Angélica, alejada, no podía seguir aquel largo discurso pero veía a Muley Ismael animarse cada vez más. Su rostro resplandecía entonces como nubes de tormenta que el sol atraviesa un instante. Era curioso, según le daba el sol, verle tan pronto negro como dorado. Tendía sus puños cerrados como dos mazas, conjurando a sus interlocutores a que reconociesen sus errores y vieran al fin con claridad que la religión de Mahoma era la única verdadera, la única pura, designada y definida por los profetas desde Adán. Ciertamente, no les ordenaba que abjurasen, pues habían venido como embajadores y no como esclavos, pero les exhortaba a ello para no tener que responder ante Dios de no haberlo hecho. Era un gran sufrimiento para él tener en su suelo a seres tan limitados y sumidos en el error. Y era todavía una suerte que no perteneciesen a aquel dogma sacrilego de la Trinidad, ¡Qué se atreve a declarar que en Dios hay tres dioses!

—Ciertamente, Dios es el Único, y muy por encima de la cualidad de tener un hijo. Jesús es semejante a Adán, creado del barro. Es solamente el enviado de Dios y su Verbo es un espíritu de Él, que ha proyectado sobre María, hija de Amram. No ha sido abofeteado por Satán, ni ella tampoco. Creed, pues, en Dios y en su Profeta, no digáis que Dios tiene tres personas y os sentiréis bien…

Los valerosos Padres Redentoristas soportaron pacientes aquella larga prédica, castigo por todas las que ellos habían infligido a los otros. Se guardaron de hacer notar al Rey que su Orden era, de hecho, la de los Padres Trinitarios, que llevaba ocasionalmente aquel otro título de «Padres Redentoristas». Colin Paturel, en su carta, les había recomendado encarecidamente que se presentasen bajo este nombre, y ahora comprendían por qué. Dieron las gracias al Rey del cuidado que se tomaba en querer hacerles santos ya que realmente a dicho fin, y según las máximas del cristianismo, por lo que venían desde tan lejos para libertar a sus hermanos; y que pese al deseo que tenían de agradarle no podían apostatar puesto que no habían efectuado aquel penoso viaje más que para rescatar a unos cautivos cristianos.

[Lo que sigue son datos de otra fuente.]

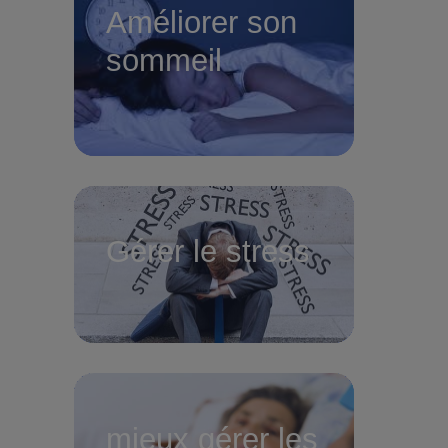
Améliorer son
sommeil
Gérer le stress
mieux gérer les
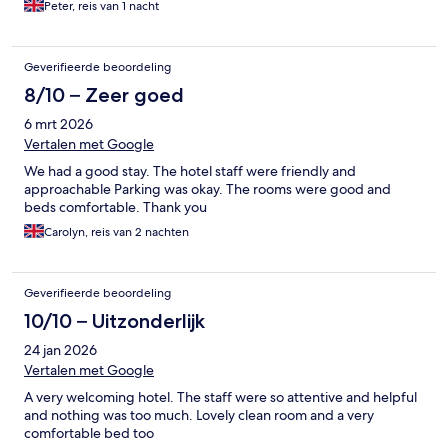
Peter, reis van 1 nacht
on Leeds station.
Geverifieerde beoordeling
8/10 – Zeer goed
6 mrt 2026
Vertalen met Google
We had a good stay. The hotel staff were friendly and
approachable Parking was okay. The rooms were good and
beds comfortable. Thank you
Carolyn, reis van 2 nachten
Geverifieerde beoordeling
10/10 – Uitzonderlijk
24 jan 2026
Vertalen met Google
A very welcoming hotel. The staff were so attentive and helpful
and nothing was too much. Lovely clean room and a very
comfortable bed too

El Rey se allanó a sus razones e hizo un esfuerzo para no exteriorizar su decepción.

Los esclavos, tras desatar las cuerdas de las cajas que contenían los presentes, levantaron las tapas. Los religiosos ofrecieron al rey varias piezas de ricas telas de Cambrai y de Bretaña, envueltas en estuches damasquinados de oro. Ofrecieron también tres sortijas y tres collares. Muley Ismael se puso las sortijas en los dedos y dejó los collares, en el suelo, a su lado. De cuando en cuando, los cogía y examinaba. Finalmente, desembalaron los relojes. Sus esferas no habían sufrido mucho en el viaje. El más grande de ellos tenía un péndulo de oro representando el sol y las cifras eran de esmalte azul enmarcado en oro.

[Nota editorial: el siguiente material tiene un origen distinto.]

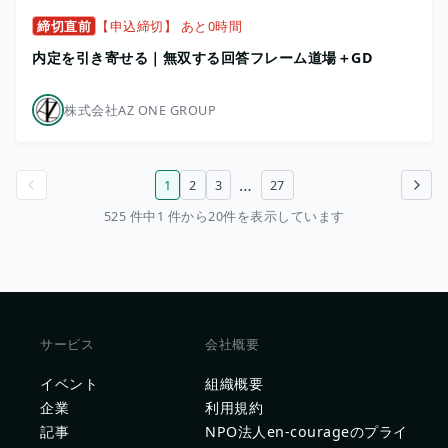
締切直前
【申込締切】 あと0時間
内定を引き寄せる｜無双する回答フレーム道場＋GD
株式会社AZ ONE GROUP
…
1
2
3
27
前のページ
次のページ
525 件中1 件から20件を表示しています
サービス
会社概要
イベント
組織概要
企業
利用規約
記事
NPO法人en-courageのプライ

A su vista, Ismael se sintió invadido de pueril alegría. Aseguró que escucharía favorablemente la petición de los Padres y que les entregaría doscientos esclavos. ¡Jamás se hubieran atrevido ellos a esperar número tan elevado!

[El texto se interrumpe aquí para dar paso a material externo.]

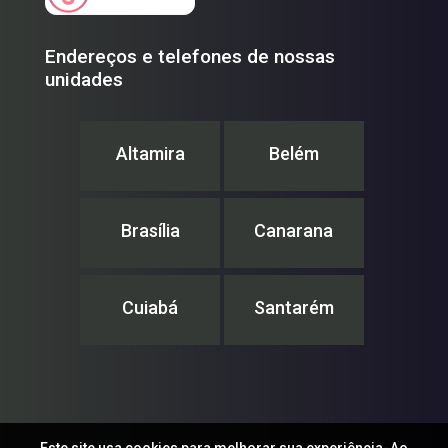
Endereços e telefones de nossas
unidades
Altamira
Belém
Brasília
Canarana
Cuiabá
Santarém
Este site usa cookies para melhorar sua experiência. Ao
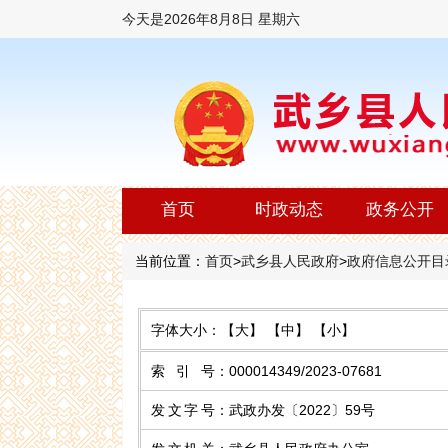
今天是
2026年8月8日 星期六
首页
时政动态
政务公开
当前位置：
首页
>
武乡县人民政府
>
政府信息公开目
字体大小：
【大】
【中】
【小】
索 引 号
：
000014349/2023-07681
发文字号
：
武政办发〔2022〕59号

Aquella misma noche, para mostrar su alegría y dar las gracias al Rey, los esclavos vinieron junto al canal de la alcazaba y prendieron un gran fuego de artificio; Lean Davias, Pouliguen y José Tomás, de Saintonge, eran los dos expertos artificieros y organizaron un espectáculo como los moros no habían presenciado nunca. Un barco de fuego, una galera, un árbol bogaban sobre el canal y un pájaro, revoloteando, prendía todos aquellos elementos con el fuego que salía de su pico.

Desde lo alto de la terraza, Muley Ismael contemplaba aquellas maravillas. Estaba muy emocionado. Dijo que sólo los esclavos le amaban de verdad, porque cuando concedía beneficios a los suyos o a su pueblo, éstos, en vez de agradecerlo pedían más, mientras que los cautivos cristianos le alborozaban con su alegría.

Hizo que aquel mismo día le confeccionaran una veste de paño verde de Bretaña, por parecerle especialmente bello.